Le dernier secrétaire perpétuel à avoir exercé cette fonction aussi longtemps que vous est Abel-François Villemain, élu en 1834…
H. C. E. En ce qui me concerne, le destin en décidera. Il y a un certain nombre de choses que je voudrais mener à bien : la Cour des comptes s’apprête à contrôler à nouveau l’Académie et la neuvième édition de notre dictionnaire devrait bientôt être achevée.
Le récent rapport de l’Académie sur la féminisation des noms de métiers et de fonctions a beaucoup fait parler…
H. C. E. Aujourd’hui, le débat n’est plus uniquement grammatical. Il s’est déplacé sur le terrain des usages, linguistiques et sociaux.
Nous avons constaté certaines évolutions de la langue – ainsi, par exemple, « la ministre » est couramment employé –, mais nous n’avons émis aucune recommandation.
Pourquoi avoir mis le dictionnaire de l’Académie en ligne depuis quelques semaines ?
H. C. E. Nous voulons mettre à la disposition du public, partout dans le monde, ce merveilleux outil. Notre dictionnaire constitue un observatoire privilégié de l’histoire des mentalités. Prenez par exemple le mot « femme » : en lisant sa définition au fil de nos neuf éditions, on mesure l’évolution de la société française.
Qui aimeriez-vous bien voir élu un jour à l’Académie ?

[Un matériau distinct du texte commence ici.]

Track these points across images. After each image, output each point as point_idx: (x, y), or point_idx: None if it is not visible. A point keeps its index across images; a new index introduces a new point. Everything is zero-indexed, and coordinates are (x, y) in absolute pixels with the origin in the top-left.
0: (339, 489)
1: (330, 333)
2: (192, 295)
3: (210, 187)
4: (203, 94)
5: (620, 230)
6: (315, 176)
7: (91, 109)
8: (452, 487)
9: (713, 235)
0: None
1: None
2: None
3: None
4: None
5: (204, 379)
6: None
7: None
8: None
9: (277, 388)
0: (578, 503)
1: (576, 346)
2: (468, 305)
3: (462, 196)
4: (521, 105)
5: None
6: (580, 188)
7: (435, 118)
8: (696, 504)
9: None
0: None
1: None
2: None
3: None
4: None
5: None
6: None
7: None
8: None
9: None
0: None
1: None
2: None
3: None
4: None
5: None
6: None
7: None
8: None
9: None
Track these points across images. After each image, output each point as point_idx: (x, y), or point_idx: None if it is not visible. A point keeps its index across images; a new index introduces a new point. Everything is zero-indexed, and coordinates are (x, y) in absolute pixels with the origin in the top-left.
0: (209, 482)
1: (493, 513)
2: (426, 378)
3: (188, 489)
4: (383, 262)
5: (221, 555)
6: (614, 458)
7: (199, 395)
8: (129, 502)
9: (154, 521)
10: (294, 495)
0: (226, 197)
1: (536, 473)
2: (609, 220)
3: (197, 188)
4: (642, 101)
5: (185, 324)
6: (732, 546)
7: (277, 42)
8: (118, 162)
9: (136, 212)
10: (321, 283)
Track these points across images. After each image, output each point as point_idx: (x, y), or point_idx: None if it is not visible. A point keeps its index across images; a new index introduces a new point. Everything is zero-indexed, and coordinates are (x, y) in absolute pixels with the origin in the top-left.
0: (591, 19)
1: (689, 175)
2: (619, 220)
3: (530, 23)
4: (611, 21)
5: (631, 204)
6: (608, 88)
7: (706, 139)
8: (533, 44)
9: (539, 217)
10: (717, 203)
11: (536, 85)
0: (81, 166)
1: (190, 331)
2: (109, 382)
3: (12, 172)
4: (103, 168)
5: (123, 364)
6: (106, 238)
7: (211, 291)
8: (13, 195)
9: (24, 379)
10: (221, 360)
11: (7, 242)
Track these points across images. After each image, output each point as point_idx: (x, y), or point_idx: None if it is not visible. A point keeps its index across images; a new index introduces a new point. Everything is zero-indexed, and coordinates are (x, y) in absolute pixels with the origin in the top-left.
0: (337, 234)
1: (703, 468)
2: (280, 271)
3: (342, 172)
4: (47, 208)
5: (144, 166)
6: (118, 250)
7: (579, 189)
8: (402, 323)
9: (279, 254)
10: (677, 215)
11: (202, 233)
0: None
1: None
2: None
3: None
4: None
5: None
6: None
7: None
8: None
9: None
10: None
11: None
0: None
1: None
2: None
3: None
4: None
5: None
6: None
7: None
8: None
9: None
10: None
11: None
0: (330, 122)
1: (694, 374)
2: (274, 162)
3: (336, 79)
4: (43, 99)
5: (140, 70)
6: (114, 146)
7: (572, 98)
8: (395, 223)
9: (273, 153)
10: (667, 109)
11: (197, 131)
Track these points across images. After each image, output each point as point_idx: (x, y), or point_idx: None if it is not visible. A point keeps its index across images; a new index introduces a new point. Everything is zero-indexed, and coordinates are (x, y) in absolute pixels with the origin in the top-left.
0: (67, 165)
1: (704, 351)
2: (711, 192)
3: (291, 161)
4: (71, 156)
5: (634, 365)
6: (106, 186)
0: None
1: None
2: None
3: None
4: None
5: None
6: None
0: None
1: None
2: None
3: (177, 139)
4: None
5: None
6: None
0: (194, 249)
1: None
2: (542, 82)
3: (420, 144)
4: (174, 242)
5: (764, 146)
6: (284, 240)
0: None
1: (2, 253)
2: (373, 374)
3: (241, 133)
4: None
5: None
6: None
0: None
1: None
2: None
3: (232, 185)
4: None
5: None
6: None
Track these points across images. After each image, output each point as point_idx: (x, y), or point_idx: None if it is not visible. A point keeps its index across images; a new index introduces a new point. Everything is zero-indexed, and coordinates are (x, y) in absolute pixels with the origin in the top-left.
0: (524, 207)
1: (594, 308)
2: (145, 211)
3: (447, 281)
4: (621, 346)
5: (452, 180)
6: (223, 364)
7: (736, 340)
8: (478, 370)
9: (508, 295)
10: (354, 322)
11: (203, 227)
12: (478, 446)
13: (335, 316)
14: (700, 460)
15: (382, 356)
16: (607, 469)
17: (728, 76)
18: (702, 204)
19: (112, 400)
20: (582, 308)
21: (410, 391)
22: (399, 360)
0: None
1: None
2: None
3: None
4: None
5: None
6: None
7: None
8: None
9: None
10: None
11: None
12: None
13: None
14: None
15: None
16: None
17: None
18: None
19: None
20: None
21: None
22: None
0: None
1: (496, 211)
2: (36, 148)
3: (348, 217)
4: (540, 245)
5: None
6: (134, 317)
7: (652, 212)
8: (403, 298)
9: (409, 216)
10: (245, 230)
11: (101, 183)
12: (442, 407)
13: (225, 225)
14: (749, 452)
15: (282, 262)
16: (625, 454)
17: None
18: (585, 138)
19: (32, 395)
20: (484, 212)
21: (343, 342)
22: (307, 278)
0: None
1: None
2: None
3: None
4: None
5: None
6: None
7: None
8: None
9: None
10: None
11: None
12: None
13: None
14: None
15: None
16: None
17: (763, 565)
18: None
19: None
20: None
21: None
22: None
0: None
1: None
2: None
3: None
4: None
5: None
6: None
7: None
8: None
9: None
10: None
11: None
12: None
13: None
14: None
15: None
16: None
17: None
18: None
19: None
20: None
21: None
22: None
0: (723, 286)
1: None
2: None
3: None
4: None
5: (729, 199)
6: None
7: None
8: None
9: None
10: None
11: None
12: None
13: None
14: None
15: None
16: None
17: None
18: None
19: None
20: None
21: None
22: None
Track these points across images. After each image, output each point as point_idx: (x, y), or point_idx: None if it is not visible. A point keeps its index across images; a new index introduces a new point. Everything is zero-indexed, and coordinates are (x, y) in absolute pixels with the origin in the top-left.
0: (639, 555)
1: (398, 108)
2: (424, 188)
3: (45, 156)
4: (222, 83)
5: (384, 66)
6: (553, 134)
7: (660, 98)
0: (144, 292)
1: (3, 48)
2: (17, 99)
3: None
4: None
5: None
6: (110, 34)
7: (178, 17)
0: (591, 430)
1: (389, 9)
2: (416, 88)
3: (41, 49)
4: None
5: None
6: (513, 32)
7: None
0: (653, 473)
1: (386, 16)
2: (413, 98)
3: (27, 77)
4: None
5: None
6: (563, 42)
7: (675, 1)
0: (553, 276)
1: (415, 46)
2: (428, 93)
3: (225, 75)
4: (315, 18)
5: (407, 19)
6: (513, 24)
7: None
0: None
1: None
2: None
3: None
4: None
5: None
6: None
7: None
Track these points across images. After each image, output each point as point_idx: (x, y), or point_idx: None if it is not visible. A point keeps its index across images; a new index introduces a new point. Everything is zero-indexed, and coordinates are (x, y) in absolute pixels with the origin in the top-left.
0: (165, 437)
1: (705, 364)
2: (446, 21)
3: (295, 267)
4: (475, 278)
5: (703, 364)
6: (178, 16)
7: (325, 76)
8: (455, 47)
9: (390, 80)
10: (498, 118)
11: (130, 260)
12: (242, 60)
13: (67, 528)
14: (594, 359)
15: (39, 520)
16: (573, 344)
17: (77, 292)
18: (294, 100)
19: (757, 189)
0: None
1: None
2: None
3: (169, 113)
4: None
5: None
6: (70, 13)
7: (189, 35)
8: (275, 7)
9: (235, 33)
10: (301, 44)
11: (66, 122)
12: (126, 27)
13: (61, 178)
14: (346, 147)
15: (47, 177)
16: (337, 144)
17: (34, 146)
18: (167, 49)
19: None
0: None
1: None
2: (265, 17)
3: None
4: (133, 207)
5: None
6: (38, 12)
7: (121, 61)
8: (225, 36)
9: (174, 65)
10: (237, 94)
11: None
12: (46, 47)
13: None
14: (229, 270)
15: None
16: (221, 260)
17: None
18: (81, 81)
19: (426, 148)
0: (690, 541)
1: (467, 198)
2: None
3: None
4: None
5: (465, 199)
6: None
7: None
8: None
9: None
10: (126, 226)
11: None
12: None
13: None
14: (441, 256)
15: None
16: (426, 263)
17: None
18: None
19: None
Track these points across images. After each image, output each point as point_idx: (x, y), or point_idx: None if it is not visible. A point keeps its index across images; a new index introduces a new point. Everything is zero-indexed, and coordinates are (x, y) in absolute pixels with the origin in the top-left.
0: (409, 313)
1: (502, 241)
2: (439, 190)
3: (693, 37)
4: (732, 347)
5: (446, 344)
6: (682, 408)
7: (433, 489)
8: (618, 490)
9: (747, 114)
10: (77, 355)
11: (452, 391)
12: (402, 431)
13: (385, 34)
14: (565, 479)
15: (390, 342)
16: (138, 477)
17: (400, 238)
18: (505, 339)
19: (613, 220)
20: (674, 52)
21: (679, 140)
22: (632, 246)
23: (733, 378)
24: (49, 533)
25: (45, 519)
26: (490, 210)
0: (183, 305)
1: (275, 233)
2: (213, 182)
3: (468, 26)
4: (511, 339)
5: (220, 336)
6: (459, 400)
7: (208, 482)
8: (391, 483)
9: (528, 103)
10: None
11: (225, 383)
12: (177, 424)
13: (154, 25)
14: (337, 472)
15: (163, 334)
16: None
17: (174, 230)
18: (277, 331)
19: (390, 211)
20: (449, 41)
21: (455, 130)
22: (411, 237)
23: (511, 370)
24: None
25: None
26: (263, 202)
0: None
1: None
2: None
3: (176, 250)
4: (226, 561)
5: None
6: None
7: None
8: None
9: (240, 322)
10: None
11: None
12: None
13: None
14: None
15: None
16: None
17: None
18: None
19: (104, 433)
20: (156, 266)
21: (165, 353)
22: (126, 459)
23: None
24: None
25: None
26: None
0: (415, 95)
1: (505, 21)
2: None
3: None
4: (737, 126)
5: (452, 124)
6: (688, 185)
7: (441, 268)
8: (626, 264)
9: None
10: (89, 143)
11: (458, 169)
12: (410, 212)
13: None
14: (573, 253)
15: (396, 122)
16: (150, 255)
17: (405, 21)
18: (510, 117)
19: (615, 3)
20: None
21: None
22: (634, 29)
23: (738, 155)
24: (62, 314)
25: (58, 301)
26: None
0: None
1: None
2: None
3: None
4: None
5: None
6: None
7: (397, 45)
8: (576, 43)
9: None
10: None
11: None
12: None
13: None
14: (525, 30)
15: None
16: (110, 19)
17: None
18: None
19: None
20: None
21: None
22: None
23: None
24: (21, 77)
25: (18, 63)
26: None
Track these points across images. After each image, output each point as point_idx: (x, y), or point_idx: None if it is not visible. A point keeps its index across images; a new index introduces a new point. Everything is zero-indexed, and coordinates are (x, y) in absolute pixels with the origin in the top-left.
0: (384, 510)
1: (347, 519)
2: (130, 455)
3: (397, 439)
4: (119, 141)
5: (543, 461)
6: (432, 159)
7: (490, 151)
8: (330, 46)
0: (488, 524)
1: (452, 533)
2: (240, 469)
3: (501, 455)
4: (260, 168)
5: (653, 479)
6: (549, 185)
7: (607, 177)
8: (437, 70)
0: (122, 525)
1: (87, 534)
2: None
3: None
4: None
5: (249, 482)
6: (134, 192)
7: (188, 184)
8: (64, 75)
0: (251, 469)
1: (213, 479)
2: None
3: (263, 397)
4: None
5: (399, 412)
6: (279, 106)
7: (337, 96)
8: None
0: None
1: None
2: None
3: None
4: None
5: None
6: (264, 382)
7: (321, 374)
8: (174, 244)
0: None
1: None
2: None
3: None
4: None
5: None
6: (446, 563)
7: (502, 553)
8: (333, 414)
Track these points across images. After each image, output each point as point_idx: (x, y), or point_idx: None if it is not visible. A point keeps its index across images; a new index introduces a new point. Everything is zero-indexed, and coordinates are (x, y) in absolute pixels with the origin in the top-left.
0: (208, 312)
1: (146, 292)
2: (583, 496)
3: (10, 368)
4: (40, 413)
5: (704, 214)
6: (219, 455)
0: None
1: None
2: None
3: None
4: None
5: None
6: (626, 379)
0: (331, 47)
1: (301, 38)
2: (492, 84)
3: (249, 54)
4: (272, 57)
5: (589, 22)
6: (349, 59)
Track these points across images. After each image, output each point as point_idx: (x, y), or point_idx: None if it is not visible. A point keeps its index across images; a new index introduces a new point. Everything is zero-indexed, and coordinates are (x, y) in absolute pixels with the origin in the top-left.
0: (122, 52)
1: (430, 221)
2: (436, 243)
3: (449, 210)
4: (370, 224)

H. C. E. J’aurais beaucoup aimé qu’Amélie Nothomb nous rejoigne, mais elle fait déjà partie de l’Académie royale de Belgique. Je trouverais aussi important qu’un écrivain venu du Maghreb soit élu. De même, un auteur africain aurait aujourd’hui toute sa place Quai Conti. Enfin, j’aimerais beaucoup que Michel Houellebecq se présente. Mais je ne crois pas que cela soit d’actualité.